In a recent filing with the US Patent and Trademark Office (USPTO), Google has gained a patent to deliver emergency medical services using Unmanned aerial vehicles — drones. Basically turning a drone into a flying ambulance.
Some of the key highlights of the patent include the ability to do the following:
Telemedicine: Ability for emergency professionals to give medical advice through the drone.
Medical devices: Dropping off critical items, such as an EpiPen, ECG, first aid kit, pulse oximetry, blood pressure cuff, defibrillator, and other items.
Defibrillator: Instead of just dropping off a defibrillator, the drone itself could function as a mobile defibrillator.
From the patent:
As another example of a UAV with an integrated medical-support device, a UAV 500 might function as a mobile defibrillator. Specifically, rather than carry a stand-alone defibrillator that can then be removed from the UAV for use, the UAV itself may function as a defibrillator.

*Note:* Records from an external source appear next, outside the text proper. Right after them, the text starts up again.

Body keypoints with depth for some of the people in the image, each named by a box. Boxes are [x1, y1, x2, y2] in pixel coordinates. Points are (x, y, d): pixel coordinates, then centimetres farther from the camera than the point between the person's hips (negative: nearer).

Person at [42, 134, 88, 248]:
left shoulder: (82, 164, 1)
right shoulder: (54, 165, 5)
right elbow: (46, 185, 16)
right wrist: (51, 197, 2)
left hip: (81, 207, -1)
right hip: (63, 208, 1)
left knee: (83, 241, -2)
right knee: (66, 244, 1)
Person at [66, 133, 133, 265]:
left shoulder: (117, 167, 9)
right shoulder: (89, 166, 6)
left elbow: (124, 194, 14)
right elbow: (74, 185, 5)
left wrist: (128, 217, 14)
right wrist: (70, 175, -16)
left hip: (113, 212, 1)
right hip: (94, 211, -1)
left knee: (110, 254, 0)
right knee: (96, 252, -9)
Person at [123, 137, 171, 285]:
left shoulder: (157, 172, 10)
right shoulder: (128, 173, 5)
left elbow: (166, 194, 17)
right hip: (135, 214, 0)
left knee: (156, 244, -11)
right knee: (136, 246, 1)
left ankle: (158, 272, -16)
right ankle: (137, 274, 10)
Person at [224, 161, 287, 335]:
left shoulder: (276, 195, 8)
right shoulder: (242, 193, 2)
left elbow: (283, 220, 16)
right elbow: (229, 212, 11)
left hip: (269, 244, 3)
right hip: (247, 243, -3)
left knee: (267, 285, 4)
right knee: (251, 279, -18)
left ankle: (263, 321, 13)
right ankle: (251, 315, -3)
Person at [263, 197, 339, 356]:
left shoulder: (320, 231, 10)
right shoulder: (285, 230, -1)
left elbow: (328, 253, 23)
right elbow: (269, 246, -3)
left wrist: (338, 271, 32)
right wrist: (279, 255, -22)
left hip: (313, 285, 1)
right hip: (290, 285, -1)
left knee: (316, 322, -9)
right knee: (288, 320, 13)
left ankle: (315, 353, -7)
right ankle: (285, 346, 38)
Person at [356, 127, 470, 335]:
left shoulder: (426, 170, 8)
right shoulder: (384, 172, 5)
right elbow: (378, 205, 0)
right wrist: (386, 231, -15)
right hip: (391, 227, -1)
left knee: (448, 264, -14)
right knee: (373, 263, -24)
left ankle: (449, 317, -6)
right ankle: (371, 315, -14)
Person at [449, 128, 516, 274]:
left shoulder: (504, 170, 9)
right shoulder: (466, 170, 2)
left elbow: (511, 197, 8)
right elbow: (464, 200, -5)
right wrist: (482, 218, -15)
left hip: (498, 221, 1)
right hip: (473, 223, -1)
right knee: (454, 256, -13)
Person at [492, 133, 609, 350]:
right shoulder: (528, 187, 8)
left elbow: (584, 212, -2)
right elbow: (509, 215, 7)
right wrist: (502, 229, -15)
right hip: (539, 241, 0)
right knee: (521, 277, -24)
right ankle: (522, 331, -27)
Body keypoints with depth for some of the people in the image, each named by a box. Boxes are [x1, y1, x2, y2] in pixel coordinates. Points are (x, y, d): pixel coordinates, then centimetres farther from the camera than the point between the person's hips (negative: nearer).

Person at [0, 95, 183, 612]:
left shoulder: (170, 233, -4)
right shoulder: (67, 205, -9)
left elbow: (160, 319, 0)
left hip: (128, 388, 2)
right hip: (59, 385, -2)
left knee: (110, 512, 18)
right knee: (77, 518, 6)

As a physician, there are two specific uses for medical drones that could be tremendous — providing EpiPens and the defibrillator function.
EpiPens counter life threatening anaphylaxis reactions that often happen outside. I have dealt with numerous young adults with bee stings that result in anaphylaxis reactions and come into the ER about to lose their airway but quickly get reversed with Epinephrine. If they were in a very remote region, the chance of survival would have been small.

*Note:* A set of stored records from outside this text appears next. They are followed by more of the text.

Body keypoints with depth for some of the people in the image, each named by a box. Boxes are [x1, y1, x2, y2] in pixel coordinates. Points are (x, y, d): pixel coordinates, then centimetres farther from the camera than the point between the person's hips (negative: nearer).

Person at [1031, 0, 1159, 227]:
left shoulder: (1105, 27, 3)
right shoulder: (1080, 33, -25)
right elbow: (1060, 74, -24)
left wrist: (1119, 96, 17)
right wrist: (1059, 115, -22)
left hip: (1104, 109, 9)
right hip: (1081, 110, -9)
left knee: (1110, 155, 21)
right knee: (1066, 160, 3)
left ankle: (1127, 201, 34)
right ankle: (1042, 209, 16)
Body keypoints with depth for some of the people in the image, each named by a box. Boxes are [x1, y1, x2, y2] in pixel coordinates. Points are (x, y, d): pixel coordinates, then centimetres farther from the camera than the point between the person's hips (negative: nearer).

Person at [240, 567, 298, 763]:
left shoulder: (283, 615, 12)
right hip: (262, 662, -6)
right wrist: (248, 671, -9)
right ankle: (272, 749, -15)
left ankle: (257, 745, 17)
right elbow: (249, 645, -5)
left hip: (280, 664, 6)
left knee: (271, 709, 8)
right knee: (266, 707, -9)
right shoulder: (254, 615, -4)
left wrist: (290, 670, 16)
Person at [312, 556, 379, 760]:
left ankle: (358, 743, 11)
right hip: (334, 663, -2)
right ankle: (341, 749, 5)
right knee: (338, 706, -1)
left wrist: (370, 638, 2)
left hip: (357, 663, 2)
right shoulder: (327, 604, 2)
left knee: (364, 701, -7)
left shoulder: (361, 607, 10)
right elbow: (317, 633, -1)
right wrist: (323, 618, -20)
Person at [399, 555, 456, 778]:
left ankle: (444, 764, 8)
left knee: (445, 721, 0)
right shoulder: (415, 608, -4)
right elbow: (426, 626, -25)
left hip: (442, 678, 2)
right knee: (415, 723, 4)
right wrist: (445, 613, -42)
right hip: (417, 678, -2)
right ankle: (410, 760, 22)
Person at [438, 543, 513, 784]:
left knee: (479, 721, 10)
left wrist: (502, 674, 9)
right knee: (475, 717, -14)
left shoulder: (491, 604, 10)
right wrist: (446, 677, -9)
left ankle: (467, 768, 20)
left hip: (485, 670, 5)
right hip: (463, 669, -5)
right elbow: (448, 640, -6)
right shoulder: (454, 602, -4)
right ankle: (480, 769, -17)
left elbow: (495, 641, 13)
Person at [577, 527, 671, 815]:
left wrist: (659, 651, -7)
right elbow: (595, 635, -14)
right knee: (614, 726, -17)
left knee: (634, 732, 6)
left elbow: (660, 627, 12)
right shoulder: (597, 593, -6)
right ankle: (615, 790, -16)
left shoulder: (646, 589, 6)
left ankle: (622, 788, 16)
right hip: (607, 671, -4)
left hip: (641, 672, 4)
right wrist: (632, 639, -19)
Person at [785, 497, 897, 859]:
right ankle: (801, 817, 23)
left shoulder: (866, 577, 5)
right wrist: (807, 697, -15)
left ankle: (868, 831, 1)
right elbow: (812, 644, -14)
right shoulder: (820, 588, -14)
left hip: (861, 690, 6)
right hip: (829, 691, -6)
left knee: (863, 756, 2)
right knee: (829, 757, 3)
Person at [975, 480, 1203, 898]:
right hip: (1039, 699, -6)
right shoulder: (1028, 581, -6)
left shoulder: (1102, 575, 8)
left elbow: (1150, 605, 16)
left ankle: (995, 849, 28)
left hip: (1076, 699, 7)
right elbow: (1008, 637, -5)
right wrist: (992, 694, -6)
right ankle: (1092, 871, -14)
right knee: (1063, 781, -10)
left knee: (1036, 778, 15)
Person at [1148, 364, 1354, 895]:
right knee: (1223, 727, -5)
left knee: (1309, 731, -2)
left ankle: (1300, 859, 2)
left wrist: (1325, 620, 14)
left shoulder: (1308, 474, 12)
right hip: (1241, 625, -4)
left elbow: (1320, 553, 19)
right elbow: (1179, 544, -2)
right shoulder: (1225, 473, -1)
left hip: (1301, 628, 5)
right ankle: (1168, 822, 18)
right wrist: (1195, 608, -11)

Data has shown defibrillators save lives, and the inability to access them and use them appropriately causes increased morbidity and mortality. Defibrillators are often most useful immediately after a cardiac event (e.g. Heart attack) when a shockable rhythm such as ventricular fibrillation or ventricular tachycardia is present. Delivering a defibrillator to someone who is in one of these rhythms could definitely save a life.
Another useful feature I didn’t see mentioned in the patent was management for acute dehydration, via intravenous therapy or even oral rehydration.